Mint is gone. Personal Capital became Empower. A dozen new AI-powered trackers launched in the last 18 months. The expense tracker landscape looks nothing like it did in 2022, and the wrong pick will have you reinstalling something new in three months. We spent two weeks running seven of the most popular apps side by side on the same real household data. Here's the honest breakdown.
This guide is part of our full complete guide to expense tracking. If you're new to the practice entirely, start there first — it covers the fundamentals before the tooling.
How we tested
Each app got 14 days of real usage: a linked checking account where supported, 20 scanned paper receipts, a dozen forwarded email receipts, and a mix of cash entries. We scored each one on four axes:
- Capture speed: how quickly a new transaction appears, correctly tagged.
- Categorization accuracy: percentage of transactions correctly auto-tagged out of the box.
- Privacy model: whether bank-linking is required, what data leaves the device.
- Value: what you actually get at the free tier, and whether paid tiers are worth it.
1. Smart Expense — Best overall AI expense tracker
Platforms: Android, iOS (coming soon) · Price: Free to install
Smart Expense is the app we build, so treat our placement with healthy skepticism — then try it. The thesis behind the app is simple: you shouldn't have to hand over your bank credentials to get AI-level convenience. Smart Expense combines three capture methods (camera receipt scan, email-forwarding parser, chat-style manual entry) with an AI categorizer that learns from your corrections. Within a week it's auto-tagging with 94–96% accuracy for most users.
What we love: no bank link required, excellent receipt OCR, live chat-style input, fast monthly close reports, clean privacy policy.
What's missing: no formal budgeting layer yet (tracking-first), iOS build is still in beta at time of writing.
Who it's for
Privacy-minded trackers, freelancers, anyone who's been burned by a free app selling data, and the receipt-heavy crowd.
2. YNAB — Best for strict zero-based budgeting
Platforms: All · Price: $14.99/mo or $109/yr
YNAB (You Need A Budget) isn't an expense tracker first — it's a zero-based budgeting system with tracking as a side effect. Every dollar gets a job before it's spent. The app is opinionated, which is either liberating or exhausting depending on your personality. Tracking hygiene is superb once you commit, but the learning curve is real (expect 2–3 weeks of friction).
Watch out: no free tier. The philosophy is powerful but won't fit if you want passive tracking. For the tracking-vs-budgeting distinction, see our guide on budgeting vs. expense tracking.

▶ [DATASET RECORDS]:
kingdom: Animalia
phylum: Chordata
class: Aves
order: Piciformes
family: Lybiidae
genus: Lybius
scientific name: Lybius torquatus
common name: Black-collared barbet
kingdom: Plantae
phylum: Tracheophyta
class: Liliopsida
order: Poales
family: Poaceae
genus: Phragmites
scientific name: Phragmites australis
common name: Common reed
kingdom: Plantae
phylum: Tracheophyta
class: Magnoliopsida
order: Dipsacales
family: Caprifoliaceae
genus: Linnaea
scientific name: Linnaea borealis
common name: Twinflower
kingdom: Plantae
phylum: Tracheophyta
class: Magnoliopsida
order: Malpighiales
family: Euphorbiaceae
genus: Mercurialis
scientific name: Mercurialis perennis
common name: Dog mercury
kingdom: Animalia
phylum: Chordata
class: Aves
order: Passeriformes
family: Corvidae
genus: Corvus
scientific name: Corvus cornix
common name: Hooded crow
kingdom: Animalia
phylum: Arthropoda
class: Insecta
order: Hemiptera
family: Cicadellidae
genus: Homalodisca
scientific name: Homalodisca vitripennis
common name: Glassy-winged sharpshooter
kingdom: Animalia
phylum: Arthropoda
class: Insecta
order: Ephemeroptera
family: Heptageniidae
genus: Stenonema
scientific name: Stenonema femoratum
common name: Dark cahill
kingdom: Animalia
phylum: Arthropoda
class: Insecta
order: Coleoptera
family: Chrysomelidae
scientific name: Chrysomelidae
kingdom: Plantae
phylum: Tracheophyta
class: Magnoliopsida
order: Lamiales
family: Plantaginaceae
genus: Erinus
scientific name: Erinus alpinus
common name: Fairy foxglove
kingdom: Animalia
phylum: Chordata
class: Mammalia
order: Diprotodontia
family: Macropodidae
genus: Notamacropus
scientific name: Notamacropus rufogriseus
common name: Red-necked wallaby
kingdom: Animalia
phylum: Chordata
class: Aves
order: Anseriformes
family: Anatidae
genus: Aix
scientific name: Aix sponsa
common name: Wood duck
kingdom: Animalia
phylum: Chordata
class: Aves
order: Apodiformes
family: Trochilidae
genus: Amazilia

▶ [REQUIRED ACTIONS]:
1. Answer these questions from the expense tracker review:
(a) How many days of real usage did each app get?
(b) Within a week, what auto-tagging accuracy does Smart Expense reach for most users?
(c) What is YNAB's yearly price?
2. Print the part of the expense tracker review from "Mint is gone." up to and including "the honest breakdown.".
3. Rewrite the paragraph of the expense tracker review that begins "YNAB (You Need A Budget) isn't an expense tracker first" as a short list that keeps its main facts.
The items come from a separate source.

▶ [EXERCISE SOLUTIONS]:
1.
(a) 14 days
(b) 94–96%
(c) $109/yr

2.
Mint is gone. Personal Capital became Empower. A dozen new AI-powered trackers launched in the last 18 months. The expense tracker landscape looks nothing like it did in 2022, and the wrong pick will have you reinstalling something new in three months. We spent two weeks running seven of the most popular apps side by side on the same real household data. Here's the honest breakdown.

3.
- YNAB (You Need A Budget) is a zero-based budgeting system first, with tracking as a side effect.
- Every dollar gets a job before it's spent.
- The app is opinionated, which can feel liberating or exhausting depending on personality.
- Tracking hygiene is superb once you commit.
- The learning curve is real, with 2–3 weeks of friction expected.